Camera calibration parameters
=== Section Start ===

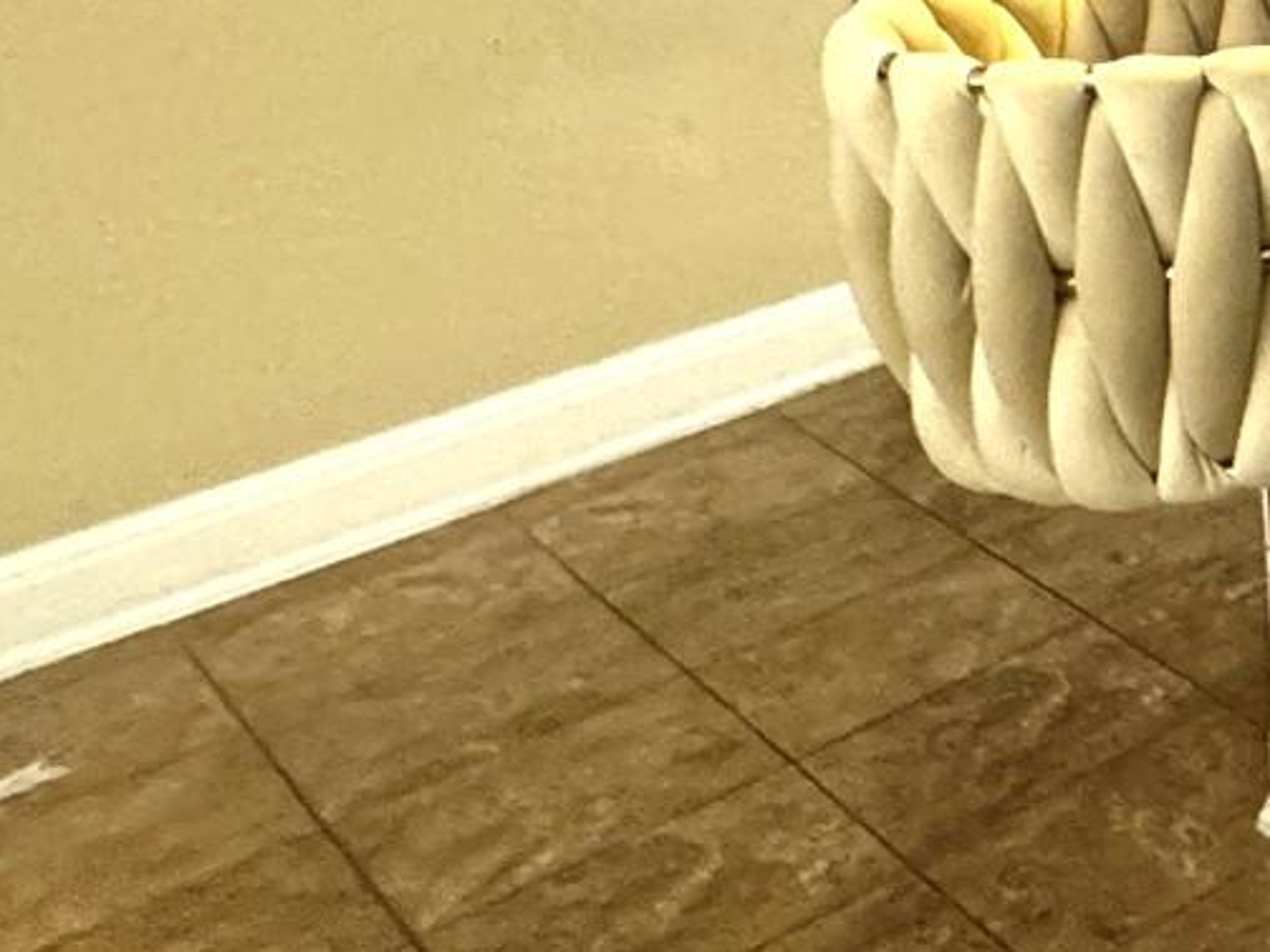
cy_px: -571
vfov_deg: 20.8
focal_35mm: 57
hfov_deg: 19.8
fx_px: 2091
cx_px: 2482
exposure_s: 1/60
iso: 640
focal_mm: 2.22
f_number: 2.2
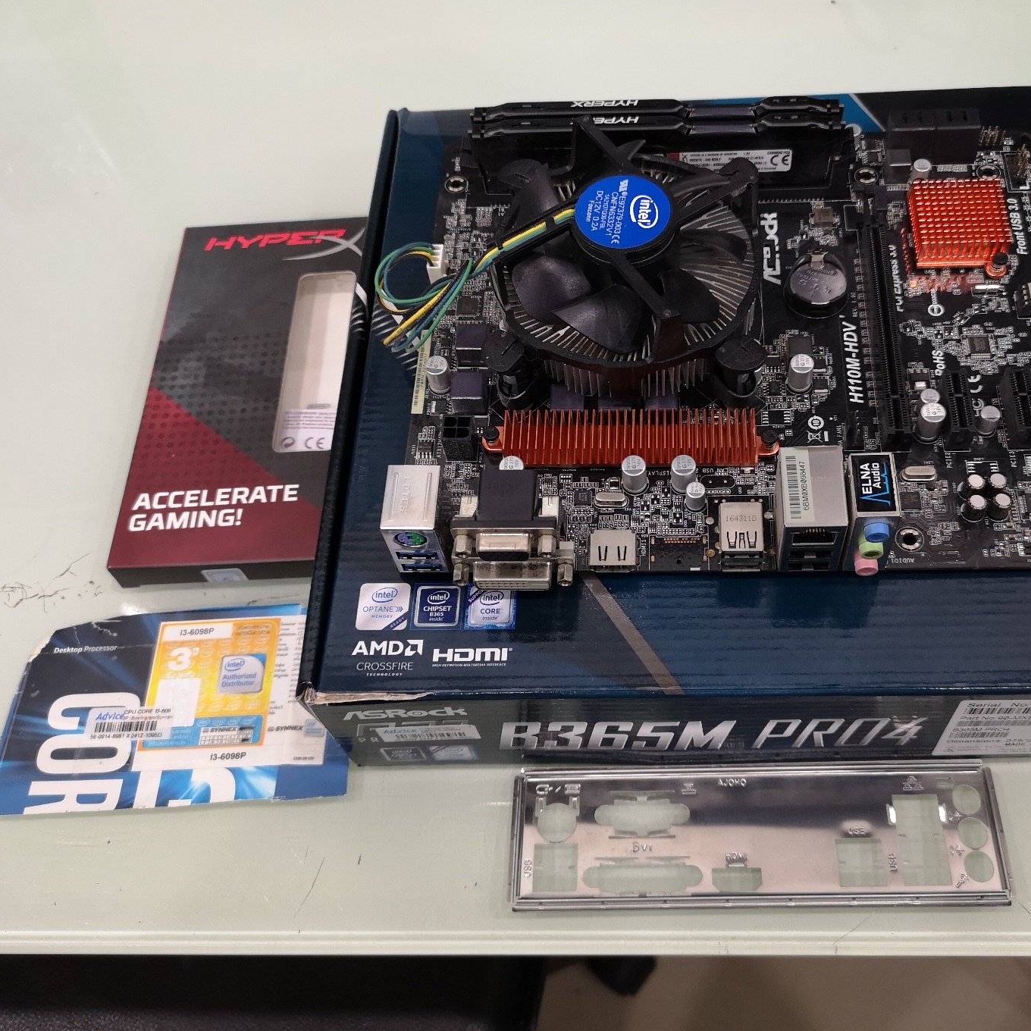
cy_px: 516
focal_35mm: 32
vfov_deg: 51.1
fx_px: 1078
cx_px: 626
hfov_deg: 50.7
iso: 400
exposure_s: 1/100
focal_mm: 3.95
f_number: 1.8
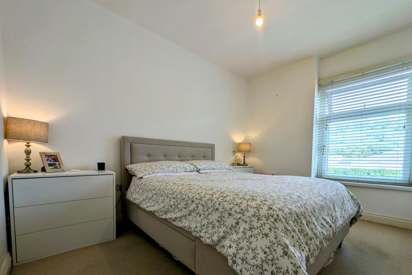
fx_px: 172
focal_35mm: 15
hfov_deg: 100.2
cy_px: 168
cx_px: 221
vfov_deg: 76.3
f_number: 1.95
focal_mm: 2.23
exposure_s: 1/178
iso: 45
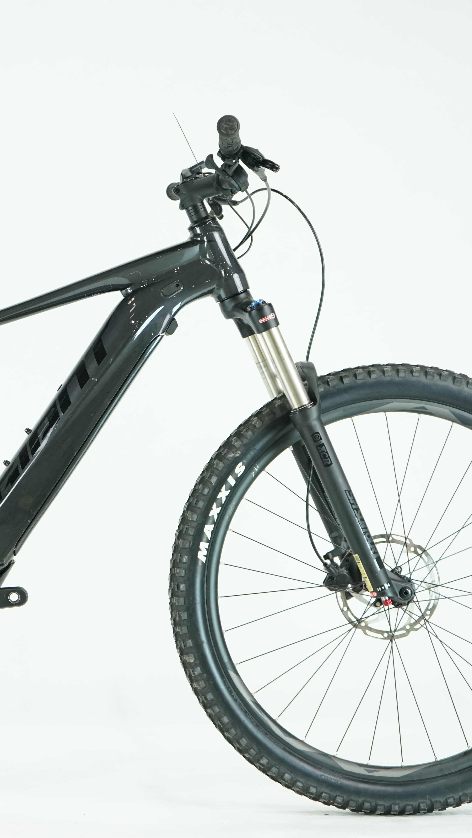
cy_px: 419
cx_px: 4
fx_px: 1758
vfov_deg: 26.8
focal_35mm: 79
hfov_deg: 15.0
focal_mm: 50
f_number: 5
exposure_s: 1/200
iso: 2000
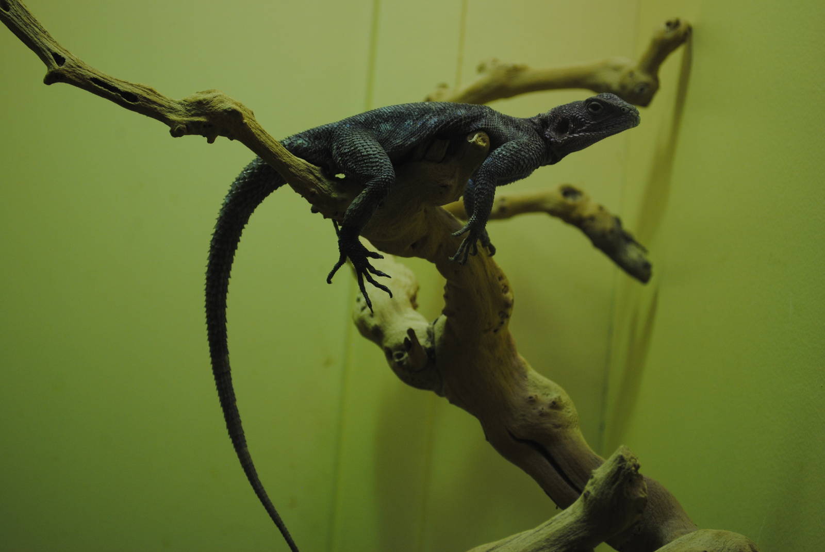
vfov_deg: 19.0
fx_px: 1652
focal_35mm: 72
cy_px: 276
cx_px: 412
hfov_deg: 28.0
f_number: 5.6
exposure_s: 1/40
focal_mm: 48
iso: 200
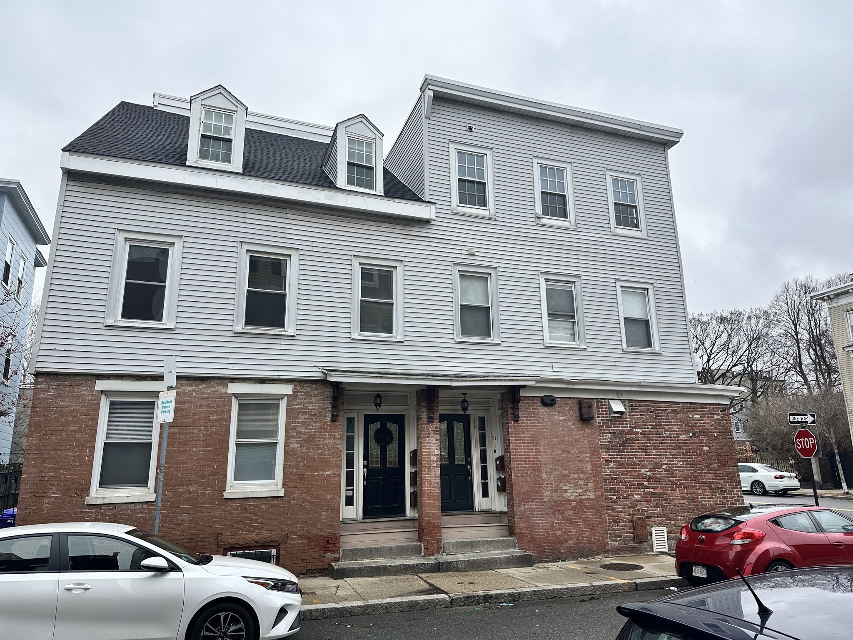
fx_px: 591
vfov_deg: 56.8
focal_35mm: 24
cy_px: 320
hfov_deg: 71.6
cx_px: 426
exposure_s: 1/1095
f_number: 1.78
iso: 80
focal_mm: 6.86
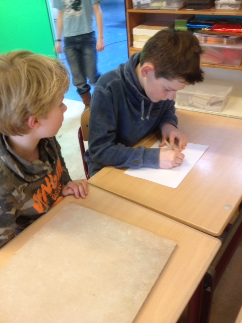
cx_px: 121
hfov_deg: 40.7
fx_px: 326
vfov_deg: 52.6
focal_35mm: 35
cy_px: 162
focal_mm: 4.28
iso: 80
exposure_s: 1/20
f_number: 2.4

=== Section End ===

INSTRUCTION — A faithful copy is needed of the lines from the one containing "focal_35mm: 24" through the last line of the data above, with pictures left out.

RESULT —
focal_35mm: 24
cy_px: 320
hfov_deg: 71.6
cx_px: 426
exposure_s: 1/1095
f_number: 1.78
iso: 80
focal_mm: 6.86
cx_px: 121
hfov_deg: 40.7
fx_px: 326
vfov_deg: 52.6
focal_35mm: 35
cy_px: 162
focal_mm: 4.28
iso: 80
exposure_s: 1/20
f_number: 2.4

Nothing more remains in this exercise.